Depending on which end of the railway one might live, the line was called either the Pasadena Railroad or the Altadena Railroad. The Altadena terminus when adjoined by Professor Lowe's Mount Lowe Railway was then named "Mountain Junction."
[edit] Expansion of the line
By 1890 the Pasadena/Altadena Railway was assumed by a couple of other failing rail lines that connected it to Los Angeles. It became an immediate success. In July of 1891 it was joined again with a line that connected it to San Pedro. The line was renamed the Los Angeles Terminal Railway, and subsequently so was its San Pedro terminus at Rattlesnake Island, now Terminal Island.

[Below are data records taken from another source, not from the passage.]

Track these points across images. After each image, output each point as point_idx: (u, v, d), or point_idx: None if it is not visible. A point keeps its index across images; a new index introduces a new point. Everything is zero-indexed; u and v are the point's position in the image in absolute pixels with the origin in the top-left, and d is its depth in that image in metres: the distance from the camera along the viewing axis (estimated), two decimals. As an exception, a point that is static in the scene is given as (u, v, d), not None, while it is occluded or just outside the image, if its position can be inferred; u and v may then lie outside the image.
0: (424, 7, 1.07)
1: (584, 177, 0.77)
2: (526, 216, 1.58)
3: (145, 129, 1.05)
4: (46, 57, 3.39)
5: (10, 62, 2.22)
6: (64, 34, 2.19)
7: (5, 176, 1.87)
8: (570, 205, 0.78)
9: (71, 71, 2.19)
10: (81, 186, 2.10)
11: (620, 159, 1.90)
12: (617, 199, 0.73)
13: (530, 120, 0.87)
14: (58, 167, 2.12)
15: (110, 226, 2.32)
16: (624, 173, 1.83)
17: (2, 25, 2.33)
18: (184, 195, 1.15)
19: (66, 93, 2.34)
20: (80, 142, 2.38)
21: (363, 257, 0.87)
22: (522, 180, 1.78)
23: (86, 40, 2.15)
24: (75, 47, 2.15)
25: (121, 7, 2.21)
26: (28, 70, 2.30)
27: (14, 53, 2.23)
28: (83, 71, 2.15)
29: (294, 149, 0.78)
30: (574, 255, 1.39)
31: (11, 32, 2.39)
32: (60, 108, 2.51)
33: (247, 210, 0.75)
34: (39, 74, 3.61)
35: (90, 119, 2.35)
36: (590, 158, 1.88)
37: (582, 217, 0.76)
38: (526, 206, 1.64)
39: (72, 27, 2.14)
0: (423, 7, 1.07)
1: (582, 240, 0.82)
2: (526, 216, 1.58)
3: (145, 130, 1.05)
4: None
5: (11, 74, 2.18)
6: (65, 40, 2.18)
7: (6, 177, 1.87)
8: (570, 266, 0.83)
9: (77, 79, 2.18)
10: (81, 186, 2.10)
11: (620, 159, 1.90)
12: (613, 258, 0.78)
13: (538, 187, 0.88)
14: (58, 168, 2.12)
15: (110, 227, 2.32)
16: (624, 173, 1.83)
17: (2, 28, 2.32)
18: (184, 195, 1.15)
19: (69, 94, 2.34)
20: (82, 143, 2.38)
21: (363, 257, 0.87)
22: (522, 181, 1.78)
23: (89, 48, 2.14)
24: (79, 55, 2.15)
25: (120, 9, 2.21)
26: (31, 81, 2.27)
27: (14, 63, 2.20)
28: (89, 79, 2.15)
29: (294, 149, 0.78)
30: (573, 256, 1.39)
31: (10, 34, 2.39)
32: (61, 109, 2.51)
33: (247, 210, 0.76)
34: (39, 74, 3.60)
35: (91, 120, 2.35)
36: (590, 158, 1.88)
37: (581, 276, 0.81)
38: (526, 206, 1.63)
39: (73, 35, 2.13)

The original Woodbury plan to have a line run from an Altadena railroad yard to Salt Lake City, Utah was still in the offing, but the land bust dashed it, however, not before the railroad was renamed the San Pedro, Los Angeles & Salt Lake Railroad Company in 1901.
[edit] Quarrying in the Arroyo Seco
By 1901 a spur track had been laid into the Arroyo Seco near Devil's Gate for the purpose of quarrying rock for the construction of the Los Angeles Harbor breakwater. By 1903 the trans-Altadena service was abandoned and the rails were pulled up. It took decades for the bordering properties to assume the abandoned right-of-way, and to this day slight traces of where the rail line passed through can be sleuthed out.
[edit] Abandonment
By 1916 quarrying in the Arroyo had been abandoned since the rock material proved to be too unstable for its intended purposes, and by 1921 the Arroyo-Windsor lines were taken up. Shortly thereafter, there being found no viable use for the railway, the line was abandoned altogether.
Today only a fenced right of way can been seen passing between the buildings and houses between Windsor and El Sol Avenues in Altadena. A fenced-in section can also be seen adjacent the northbound Lincoln Avenue off ramp of the 210 Freeway, where the train used to head toward the Las Casitas flats.